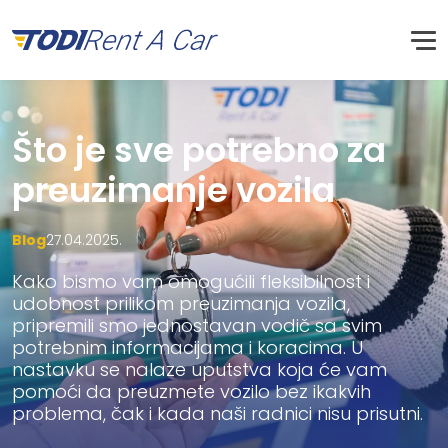
Što je sve potrebno za
preuzimanje vozila
Blog
27.04.2025.
Kako bismo vam omogućili fleksibilnost i
udobnost prilikom preuzimanja vozila,
pripremili smo jednostavan vodič sa svim
potrebnim informacijama i koracima. U
nastavku se nalaze uputstva koja će vam
pomoći da preuzmete vozilo bez ikakvih
problema, čak i kada naši radnici nisu prisutni.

**Exercise details:**
Could you transcribe all of the data exactly, keeping every picture out of the copy?

**Expected answer:**
Što je sve potrebno za
preuzimanje vozila
Blog
27.04.2025.
Kako bismo vam omogućili fleksibilnost i
udobnost prilikom preuzimanja vozila,
pripremili smo jednostavan vodič sa svim
potrebnim informacijama i koracima. U
nastavku se nalaze uputstva koja će vam
pomoći da preuzmete vozilo bez ikakvih
problema, čak i kada naši radnici nisu prisutni.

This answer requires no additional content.